A Better Diff/Merge

I like version control systems. Since I got my VPS to run my own server stuff on I’ve been using “Subversion”:http://subversion.tigris.org to store many of my files in. This is not only great for when I screw things up and want to retrieve an older version of a file, but also for synchronisation between different computers. Version control systems pop up in many pieces of software, in wikis for example. Version control in wikis works great, do you know why? Because wiki pages are plain text documents.

One of the most useful features in version control systems are diff and merge. Diff (for difference) compares two versions of the same file (an old one and a new one, usually) and shows you the differences. Merge can then apply the output of the diff to the old version which will result in the new version (a diff is like a delta). This becomes really useful if two people are working on the same file at the same time, but in different parts of the file. One is editting one section of the file, somebody else is editting another. When both check their changes in the version control systems compares (diffs) each version with the current one in the repository and if they don’t conflict it can merge them both in; so nobody’s work is lost.

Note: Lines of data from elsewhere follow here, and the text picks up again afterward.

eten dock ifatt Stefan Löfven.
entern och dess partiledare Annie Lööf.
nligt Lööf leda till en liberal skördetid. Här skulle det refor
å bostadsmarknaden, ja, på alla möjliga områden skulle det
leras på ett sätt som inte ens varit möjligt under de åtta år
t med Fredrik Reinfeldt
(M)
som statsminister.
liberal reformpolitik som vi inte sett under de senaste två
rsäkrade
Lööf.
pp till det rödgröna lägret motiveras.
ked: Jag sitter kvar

But this only works with text files. If you would do a diff on a word document or JPEG image it won’t work. Why not? Because the diff and merge tools compare files on a line-by-line basis. Even it would work on a byte-by-byte basis it wouldn’t work right because changing one pixel in a JPEG image can change the whole file around.

This is a problem also raised by “Tjaard”:http://www.tjaard.nl/2005/05/21/smart-version-controlling-why-diff-is-just-not-enough. He argues that version control systems should become more file-type specific. Right now there are basically two kinds of files: text files and binary files. That’s it. A while ago I went to a graduation talk of somebody at our university who researched diffing and merging UML diagrams. That’s the kind of stuff I’m talking about. A version control system should have plug-ins for different file types. For word files, for JPEG files, for UML diagrams, for XML files.

Tjaard asks if this wouldn’t cause performance problems. All I can say is: screw that. Even if you need a bigger server for version control it saves so much (wo)man hours and productivity that it’s totally worth it.